The problem:
Copy the complete listing that follows, letter for letter.

:: Data to examine ::

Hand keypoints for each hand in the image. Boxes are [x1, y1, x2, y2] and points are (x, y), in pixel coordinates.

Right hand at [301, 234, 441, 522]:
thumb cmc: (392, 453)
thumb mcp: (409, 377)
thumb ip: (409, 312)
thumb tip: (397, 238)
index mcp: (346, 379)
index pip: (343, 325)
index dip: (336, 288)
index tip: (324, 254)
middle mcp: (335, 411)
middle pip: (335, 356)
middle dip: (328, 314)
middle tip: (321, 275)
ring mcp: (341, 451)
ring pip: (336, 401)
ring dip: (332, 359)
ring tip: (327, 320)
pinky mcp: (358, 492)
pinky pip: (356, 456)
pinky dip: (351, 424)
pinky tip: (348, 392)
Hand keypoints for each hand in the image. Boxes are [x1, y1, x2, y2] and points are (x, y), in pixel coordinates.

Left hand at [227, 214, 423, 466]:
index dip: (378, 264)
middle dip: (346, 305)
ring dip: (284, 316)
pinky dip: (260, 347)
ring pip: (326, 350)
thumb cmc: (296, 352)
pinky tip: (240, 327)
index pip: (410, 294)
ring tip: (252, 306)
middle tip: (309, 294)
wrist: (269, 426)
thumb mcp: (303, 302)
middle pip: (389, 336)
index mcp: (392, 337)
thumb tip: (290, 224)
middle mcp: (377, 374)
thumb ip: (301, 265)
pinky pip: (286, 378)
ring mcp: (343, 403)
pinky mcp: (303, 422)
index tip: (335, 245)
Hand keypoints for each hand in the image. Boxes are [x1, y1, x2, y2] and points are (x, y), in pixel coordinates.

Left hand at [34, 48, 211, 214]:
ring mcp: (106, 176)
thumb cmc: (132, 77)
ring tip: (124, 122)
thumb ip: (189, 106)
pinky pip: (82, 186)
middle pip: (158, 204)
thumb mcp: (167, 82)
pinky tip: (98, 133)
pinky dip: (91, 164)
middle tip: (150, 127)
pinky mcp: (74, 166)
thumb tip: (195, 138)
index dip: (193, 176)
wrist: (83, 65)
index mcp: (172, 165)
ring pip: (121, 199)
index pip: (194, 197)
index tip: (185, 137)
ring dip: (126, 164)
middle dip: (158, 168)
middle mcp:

:::

The completed task:
Hand keypoints for each hand in the image. Boxes are [x1, y1, x2, y2] and points are (x, y), in pixel coordinates.

Right hand at [301, 234, 441, 522]:
thumb cmc: (392, 453)
thumb mcp: (409, 377)
thumb ip: (409, 312)
thumb tip: (397, 238)
index mcp: (346, 379)
index pip: (343, 325)
index dip: (336, 288)
index tip: (324, 254)
middle mcp: (335, 411)
middle pip: (335, 356)
middle dip: (328, 314)
middle tip: (321, 275)
ring mcp: (341, 451)
ring pip: (336, 401)
ring dip: (332, 359)
ring tip: (327, 320)
pinky mcp: (358, 492)
pinky pip: (356, 456)
pinky dip: (351, 424)
pinky tip: (348, 392)
Hand keypoints for each hand in the image. Boxes are [x1, y1, x2, y2] and points are (x, y), in pixel coordinates.

Left hand at [227, 214, 423, 466]:
index dip: (378, 264)
middle dip: (346, 305)
ring dip: (284, 316)
pinky dip: (260, 347)
ring pip: (326, 350)
thumb cmc: (296, 352)
pinky tip: (240, 327)
index pip: (410, 294)
ring tip: (252, 306)
middle tip: (309, 294)
wrist: (269, 426)
thumb mcp: (303, 302)
middle pip: (389, 336)
index mcp: (392, 337)
thumb tip: (290, 224)
middle mcp: (377, 374)
thumb ip: (301, 265)
pinky pip: (286, 378)
ring mcp: (343, 403)
pinky mcp: (303, 422)
index tip: (335, 245)
Hand keypoints for each hand in the image. Boxes are [x1, y1, x2, y2] and points are (x, y), in pixel coordinates.

Left hand at [34, 48, 211, 214]:
ring mcp: (106, 176)
thumb cmc: (132, 77)
ring tip: (124, 122)
thumb ip: (189, 106)
pinky pip: (82, 186)
middle pip: (158, 204)
thumb mcp: (167, 82)
pinky tip: (98, 133)
pinky dip: (91, 164)
middle tip: (150, 127)
pinky mcp: (74, 166)
thumb tip: (195, 138)
index dip: (193, 176)
wrist: (83, 65)
index mcp: (172, 165)
ring pip: (121, 199)
index pip: (194, 197)
index tip: (185, 137)
ring dip: (126, 164)
middle dip: (158, 168)
middle mcp:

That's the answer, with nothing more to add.